Turn the lines below into a JSON list of strings, one string for each line, skipping blank lines and leaving out the pictures.
===== Data excerpt =====
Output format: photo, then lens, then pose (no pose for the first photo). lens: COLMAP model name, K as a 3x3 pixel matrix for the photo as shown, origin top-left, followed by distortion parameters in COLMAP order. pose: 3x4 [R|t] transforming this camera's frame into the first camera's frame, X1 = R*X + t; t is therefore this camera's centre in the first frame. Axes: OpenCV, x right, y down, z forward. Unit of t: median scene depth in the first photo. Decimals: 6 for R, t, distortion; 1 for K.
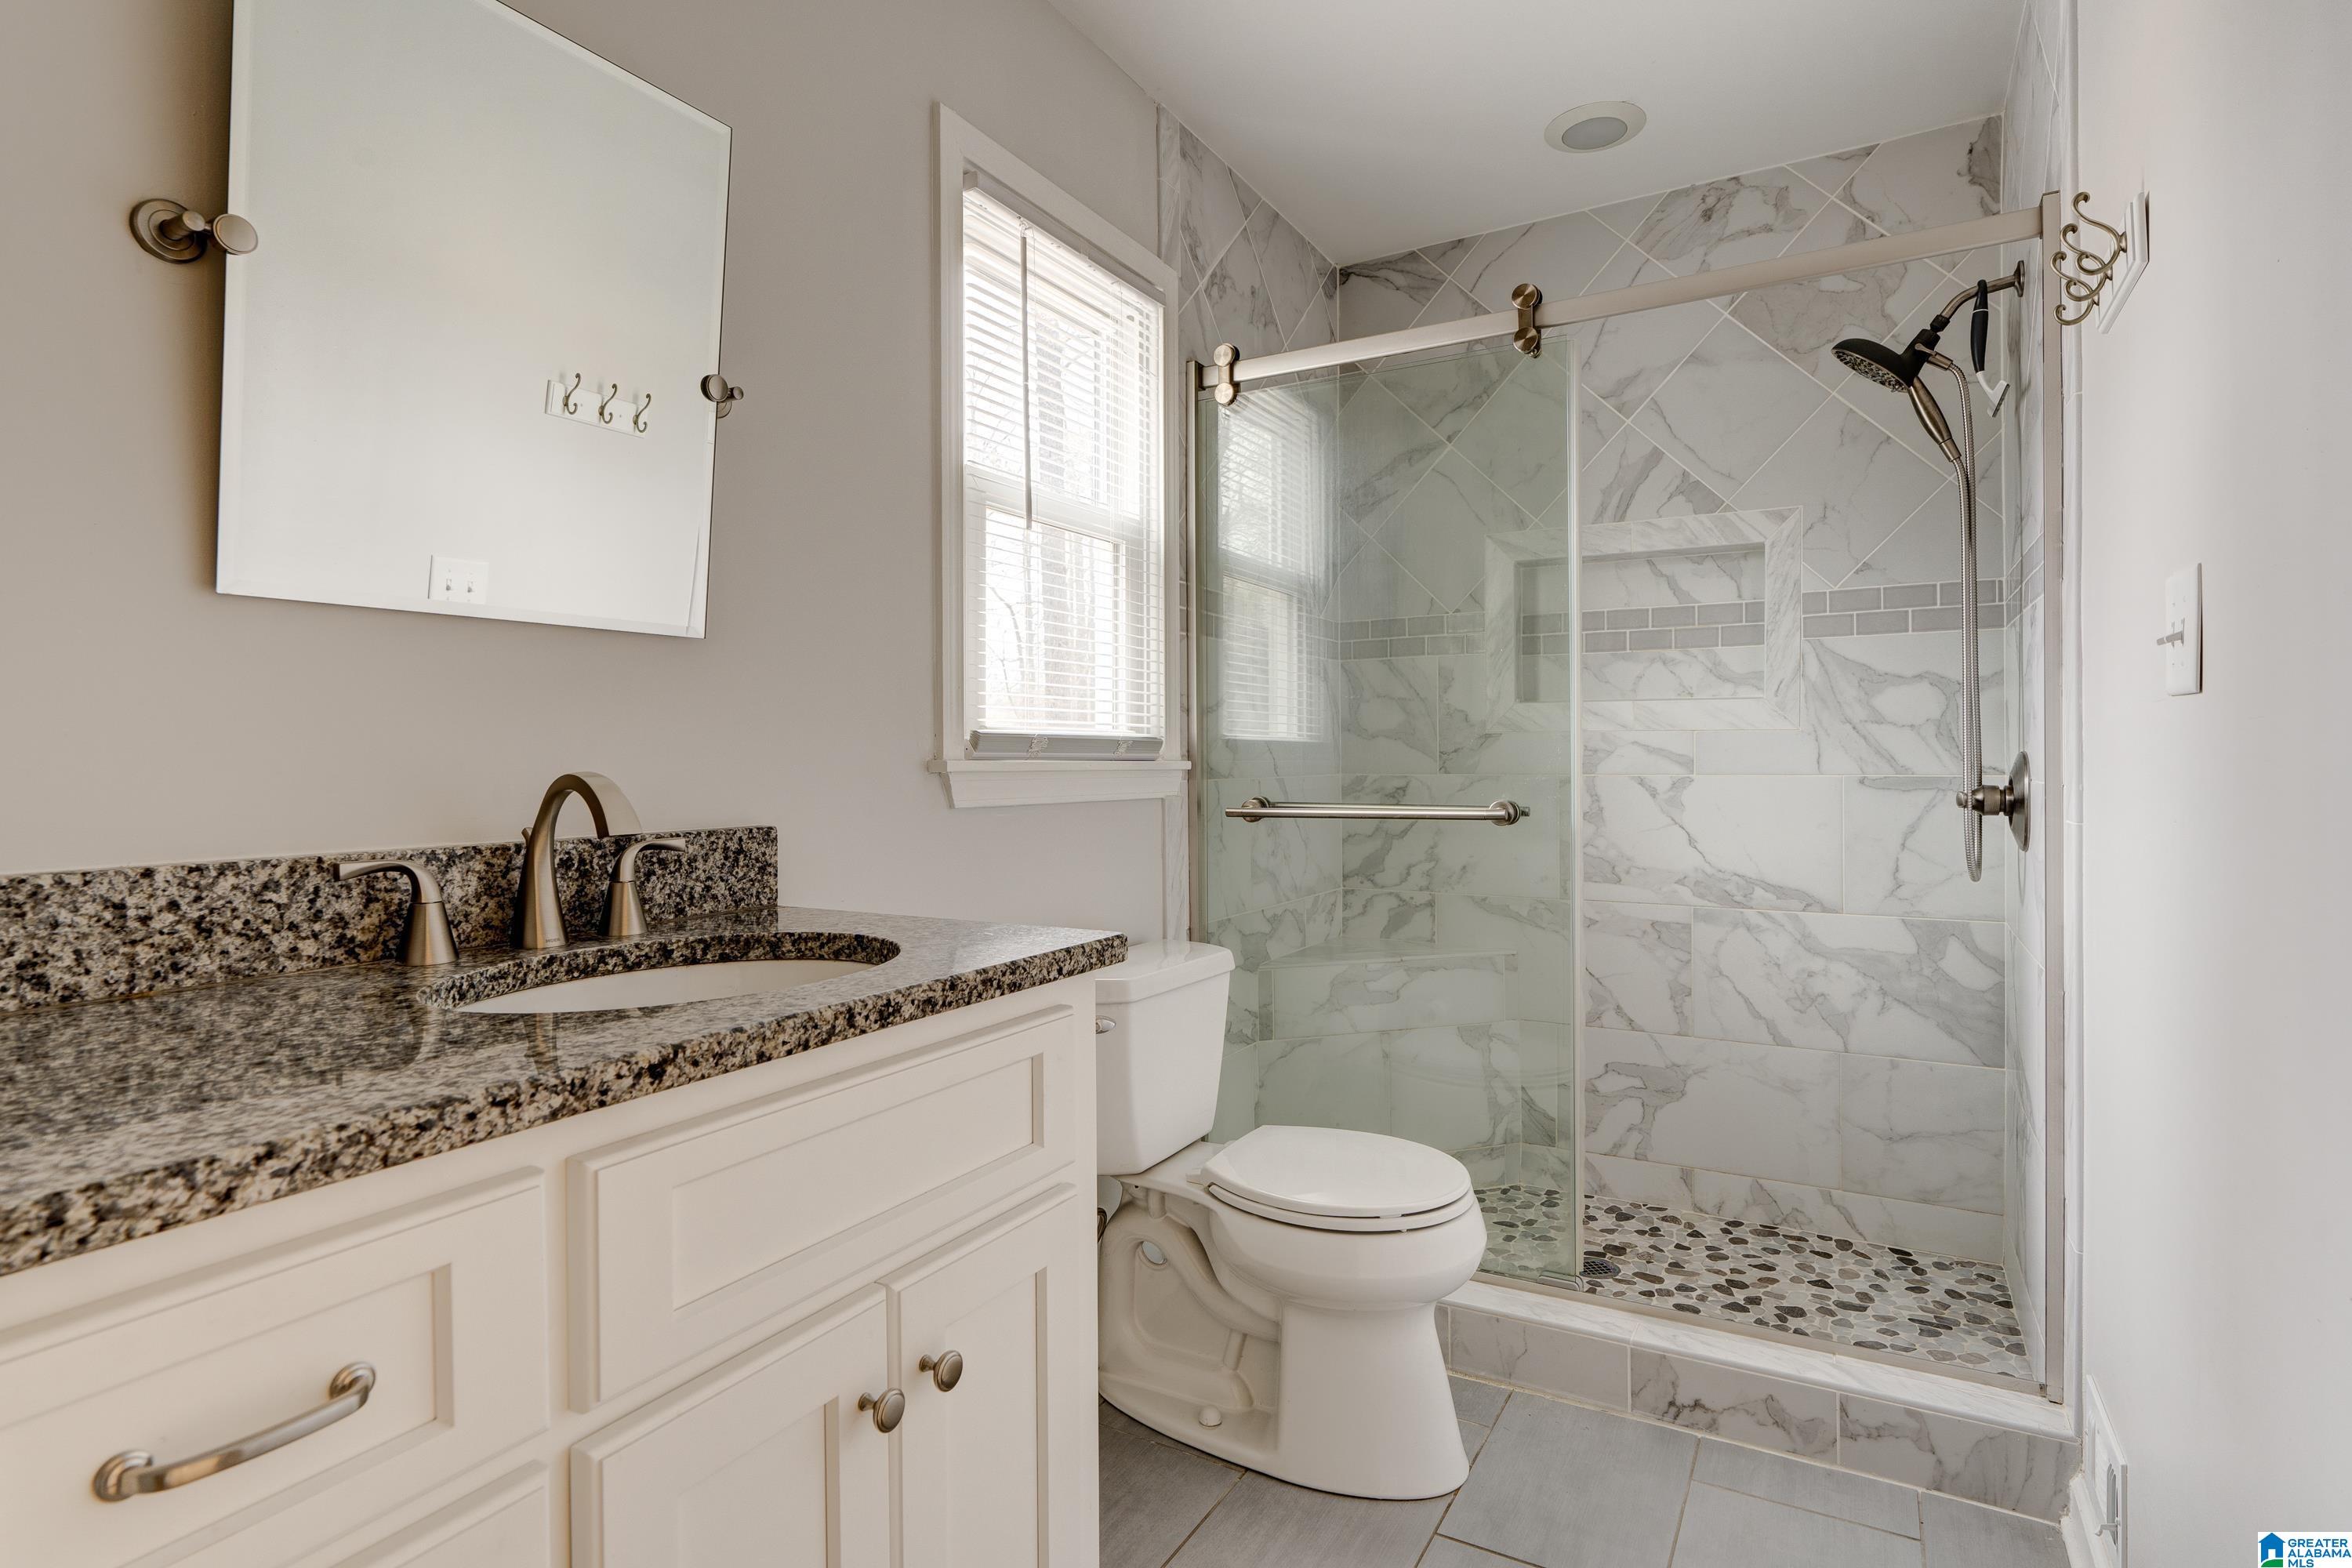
lens RADIAL K [[1226.2, 0, 1183.7], [0, 1226.2, 775.5], [0, 0, 1]] dist [0.006910, 0.000740]
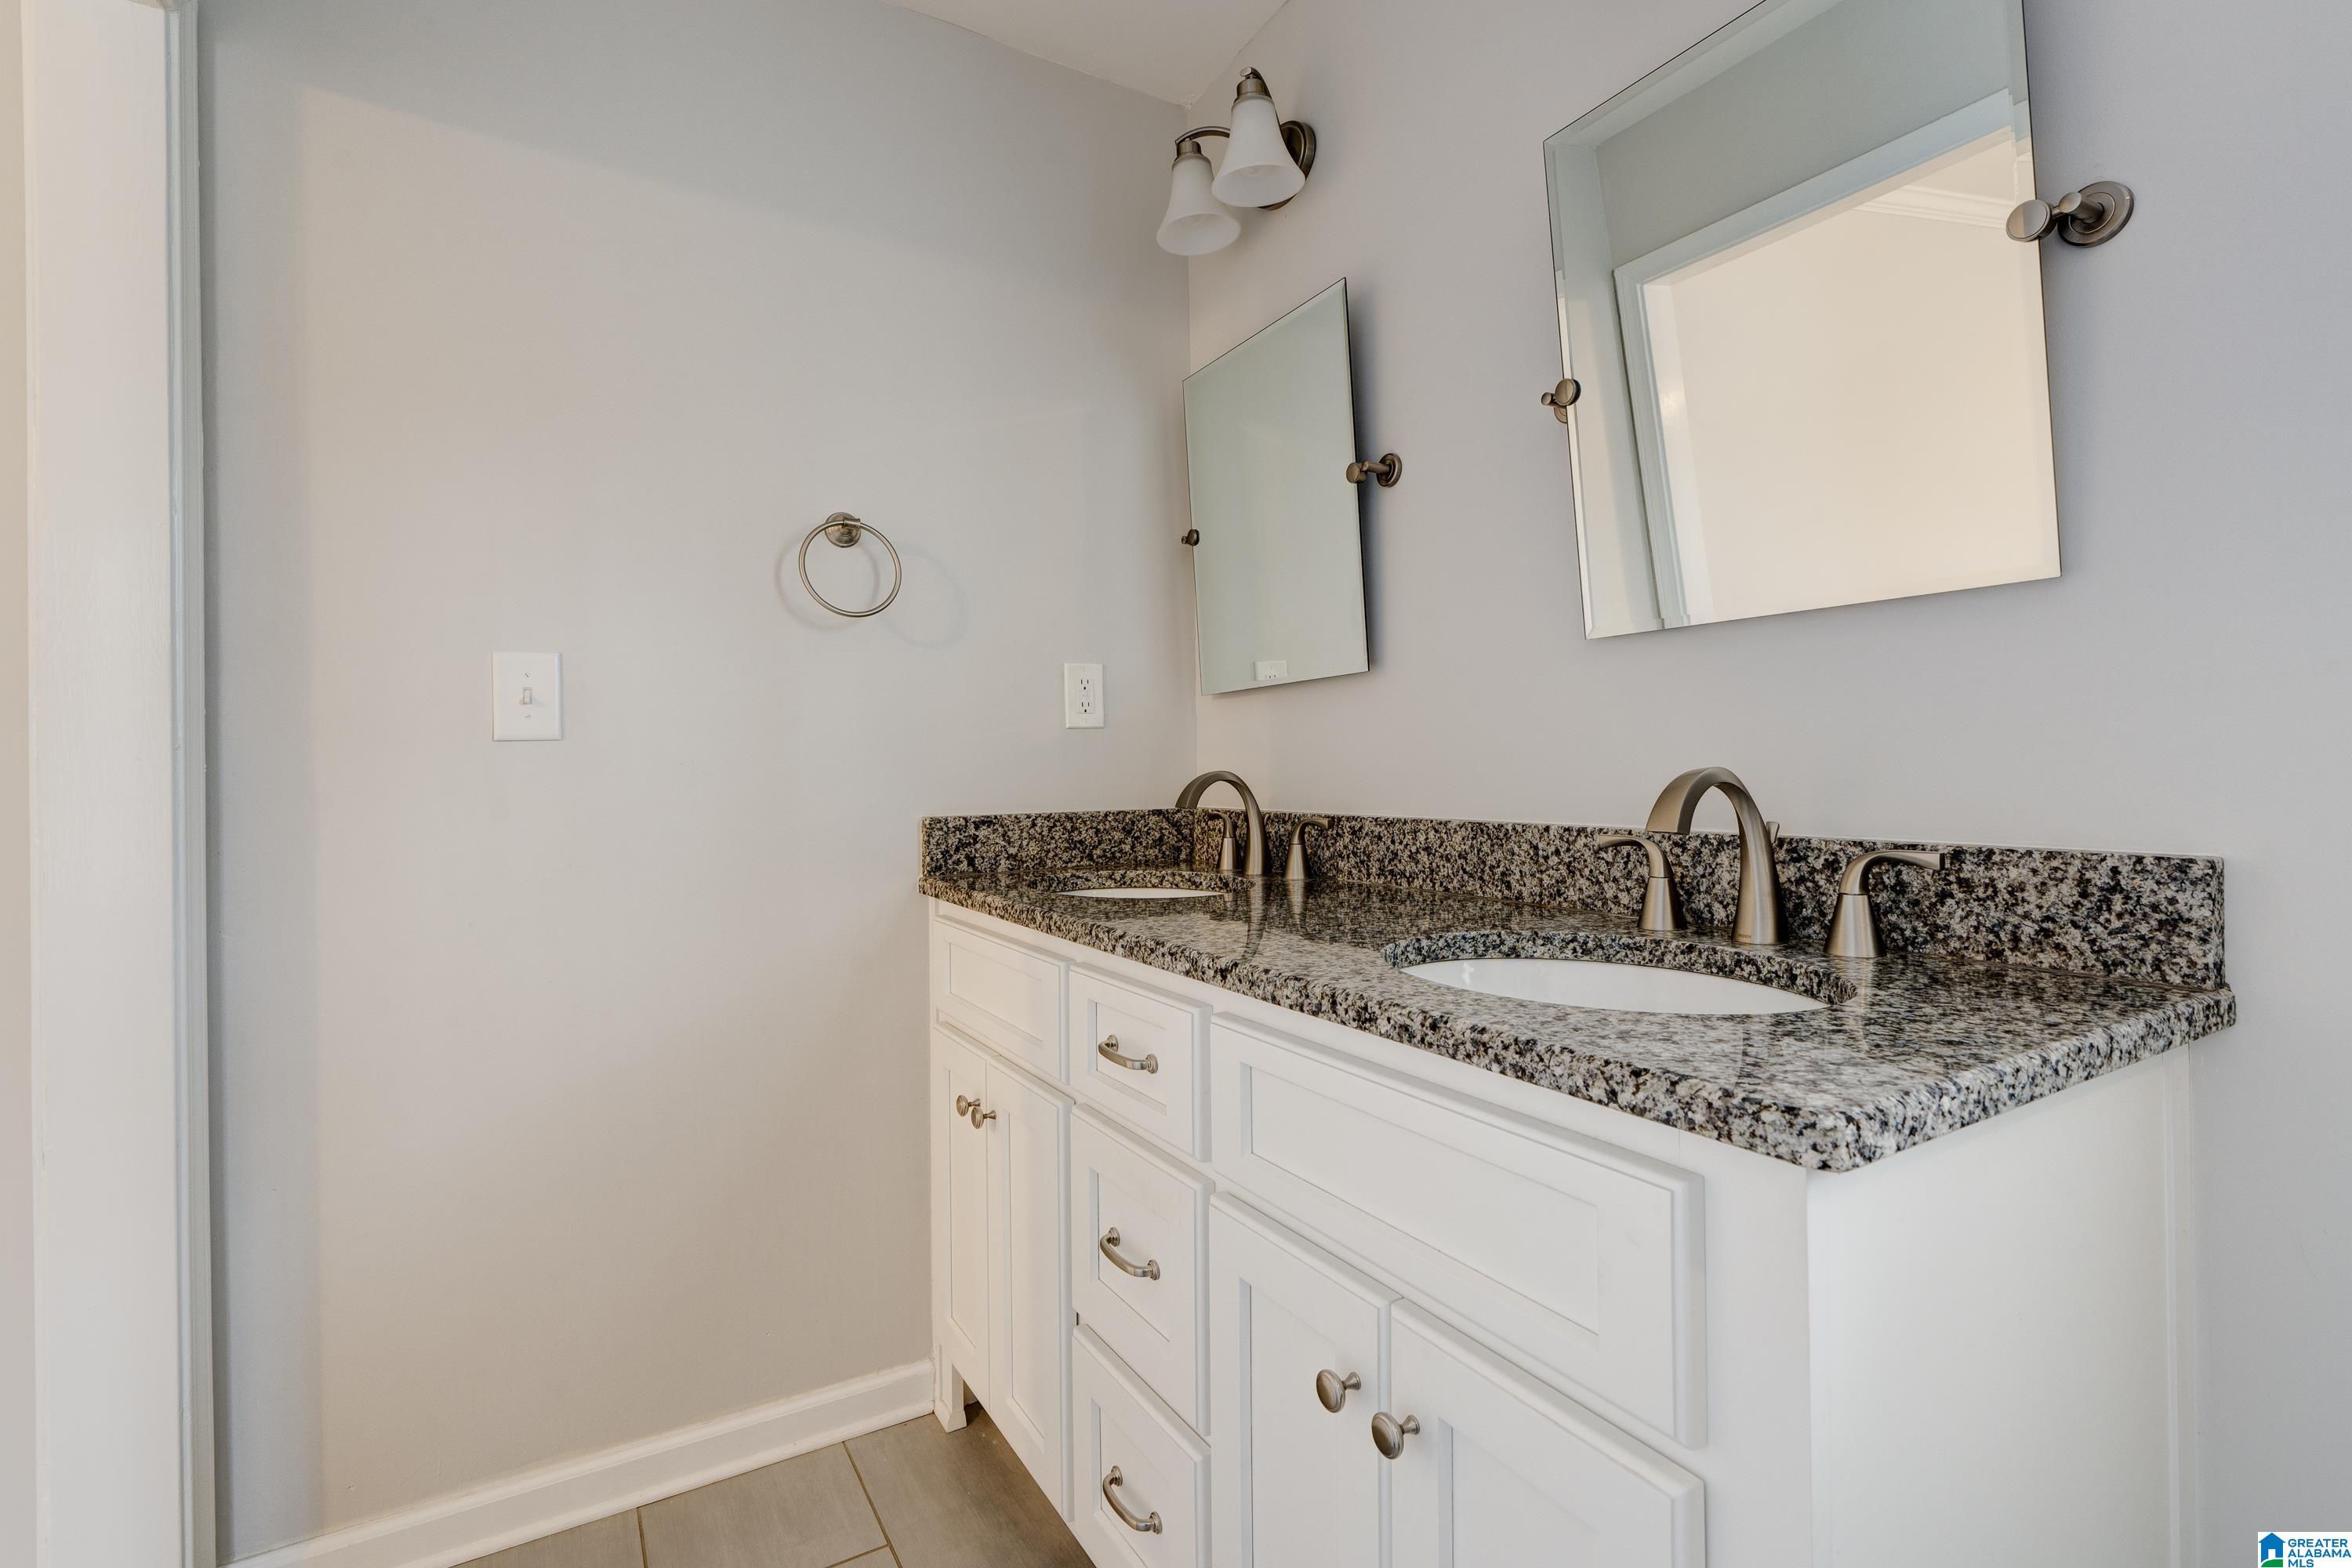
lens RADIAL K [[1082.5, 0, 1189.0], [0, 1082.5, 765.1], [0, 0, 1]] dist [-0.005405, 0.001861]
pose [[-0.490300, 0.014194, -0.871438, 0.537419], [0.005414, 0.999898, 0.013240, -0.020947], [0.871537, 0.001773, -0.490326, 1.189779]]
=====
◆ **Reply to the exercise**
[
  "Output format: photo, then lens, then pose (no pose for the first photo). lens: COLMAP model name, K as a 3x3 pixel matrix for the photo as shown, origin top-left, followed by distortion parameters in COLMAP order. pose: 3x4 [R|t] transforming this camera's frame into the first camera's frame, X1 = R*X + t; t is therefore this camera's centre in the first frame. Axes: OpenCV, x right, y down, z forward. Unit of t: median scene depth in the first photo. Decimals: 6 for R, t, distortion; 1 for K.",
  "lens RADIAL K [[1226.2, 0, 1183.7], [0, 1226.2, 775.5], [0, 0, 1]] dist [0.006910, 0.000740]",
  "lens RADIAL K [[1082.5, 0, 1189.0], [0, 1082.5, 765.1], [0, 0, 1]] dist [-0.005405, 0.001861]",
  "pose [[-0.490300, 0.014194, -0.871438, 0.537419], [0.005414, 0.999898, 0.013240, -0.020947], [0.871537, 0.001773, -0.490326, 1.189779]]"
]